Marrakesh revisited.

The song, not the place. By granddaddies of punkfolkgoff, New Model Army. A fine song, and one that means a lot to me, but until today not a song I'd ever owned a copy of. In fact, until today, I hadn't heard it since December, and until December I hadn't heard it in several years.

Way back when, the erstwhile love of my life had the song on a tape of Impurity that she'd got from (I think) her flatmate. I only ever heard it at hers, or later when we shared a plce, with her, so I always associate it with her. I suppose it was, for me at least, a candidate for our song, along with Master and Servant and probably several other things I can't remember. This, of course, was when there was an Us to have a Song. There hasn't been an Us involving me for long enough to have an Our Song or, indeed, an Our Anything Else) in a fair while, which is of course Very
Very Sad Indeed. I blame Cambridge, partly because I don't think that the way I live down here is helping, and partly because it's not really in a position to argue.

It's a very good song. How many songs do you know that even mention the M6? Not many, I'll bet. And how many dwell on the grafitti under the underpasses? Probably even fewer, assuming your answer wasn't at "none" already. I like a song with a sense of time and place (oops, slight Sisters reference). Too many are nondescript, vague . . . they could have happened anytime, to anyone. This might be very much admired by some, but I like a bit of detail, personally. Even in old folk songs, where the detail concerns things that are strange to me, it grounds them in the lives of the people who presumably lived through things like that.
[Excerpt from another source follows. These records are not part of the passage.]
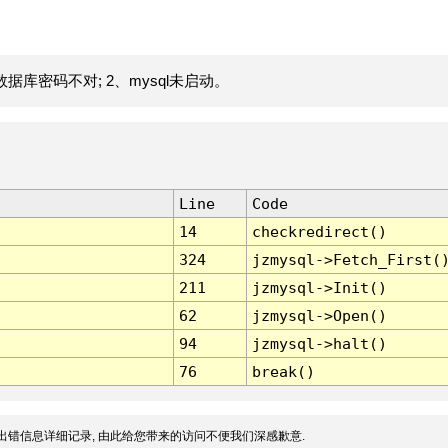
据库密码不对; 2、mysql未启动。
Line
Code
14
checkredirect()
324
jzmysql->Fetch_First(
211
jzmysql->Init()
62
jzmysql->Open()
94
jzmysql->halt()
76
break()
出错信息详细记录, 由此给您带来的访问不便我们深感歉意.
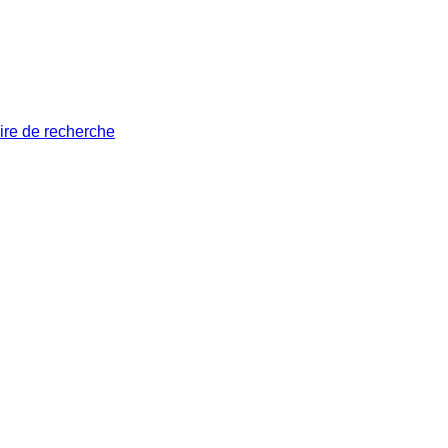
ire de recherche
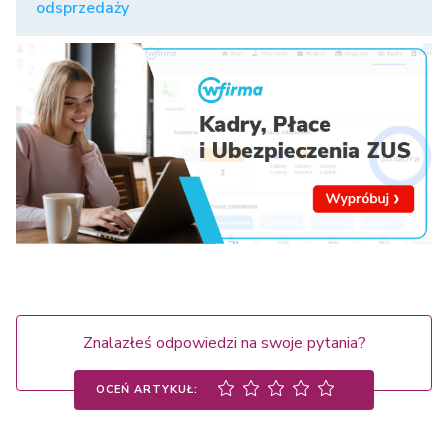
odsprzedaży
Znalazłeś odpowiedzi na swoje pytania?
OCEŃ ARTYKUŁ:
I think Herr Banksy said something similar about novels in an interview once. Also, it's a song about irremediable loss, and I'm a sucker for anything involving that.
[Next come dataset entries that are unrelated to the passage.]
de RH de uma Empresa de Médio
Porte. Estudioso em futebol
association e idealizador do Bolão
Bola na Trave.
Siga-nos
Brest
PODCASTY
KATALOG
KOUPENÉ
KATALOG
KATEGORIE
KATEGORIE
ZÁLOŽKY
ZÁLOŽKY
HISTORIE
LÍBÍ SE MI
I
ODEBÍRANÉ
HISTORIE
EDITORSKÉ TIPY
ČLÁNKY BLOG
I have noticed that I seem to use this thing rather differently from most people. The entries I read are mostly fairly short. A few lines, or two or three short paragraphs. Often this is by people who post several times a day. I haven't been doing that. When I've got a few tens of minutes to spare . . . time for a braindump. I'm sure this'll annoy people if anyone ever notices that it's here. I'll probably have to put those interrupting tags in to give everyone a chance to escape.

I have a friend in the States whose Granddad was a Latin-American revolutionary (the relevance of this will come along shortly, don't worry). I'm probably going to pop over and see her shortly. She's ethnically Texan, but is in Oregon at the moment. What I know about him comes from an obituary I read a few years ago. She mailed me one day and asked if I could try and track down an obit that was apparently published in the Grauniad. She'd
mentioned that he'd died and that she'd been back to Bolivia for his funeral, but I was a bit surprised when she said that he'd had an obituary in a national daily over here. Myself and my friend Thespian Tom sloped into town to have a look in the local library. They did indeed have copies covering the period, and to my astonishment he had been given about a third of a page. Thinking back, she'd said that he was a writer, and in politics, but she hadn't said that he was one of the country's leading novelists, or that
he'd been a leading light of the 1952 revolution. I would have remembered that sort of thing. None of his novels have been translated into English, as far as we can tell, which is a shame as I'd like to read something by him. I asked my flatmate last year, who's been doing a degree in French and
Spanish, if she'd hear of him. "Augusto Cespedes? Yes, I have. He's not as good as Gabriel Garcia Marquez." I suppose this means that he's not as good as Shakespeare either.

His daughter (and therefore, in this case, X's mum) is an ethnomusicologist (see? I told you the relevance would become clearer). X herself is quite partial to a bit of NMA, so her Ma's heard some on occasion. I visited them in Texas a few years ago and we had a fascinating conversation about the cultural significance of music, and the reasons why it's folly to try to divorce things from all the baggae they carry. And why NMA and the Levellers would never be big in the States. X had seen the Levellers in Texas in front of about 30 people. I'd seen them at Glastonbury in front of over 30 000.

When I saw NMA last December, they played two evenings in London, with two sets per evening and no songs repeated. This was obviously a chance for them to dust off a lot of stuff they don't play very often. I remarked between sets on the second night, to a friend, that the song I'd most like to hear that there was no way they'd play would be Marrakesh. As I'm sure you guessed instantly, it worked like a charm and pretty soon it wafted into view. If you were there, I was the one about two-thirds of the way back to
the railing with the sad smile. As it turns out, the erstwhile LOML also went to see them in December, but only for the other evening. Whether it would have been a good or bad thing if she'd done both I don't know. Probably neither, as I'd have been no more likely to realise she was there.

Anyway, as you've guessed, I've just retyped that from memory (fairly similarly to the original) and finished it. The obituary I was looking for was, of course, her Grandfather's, and of course I didn't find it. In fact, I haven't really been able to find anything very much concerning him. I remember that the obituary was written by an Estenssoro (Hugo?), who was presumably
a relation of President Estenssoro. X would like to agitate for a translation, but she doesn't really know where to start.

Right. It's after midnight now, so I'm off to bed. This thing's a horrible time sink.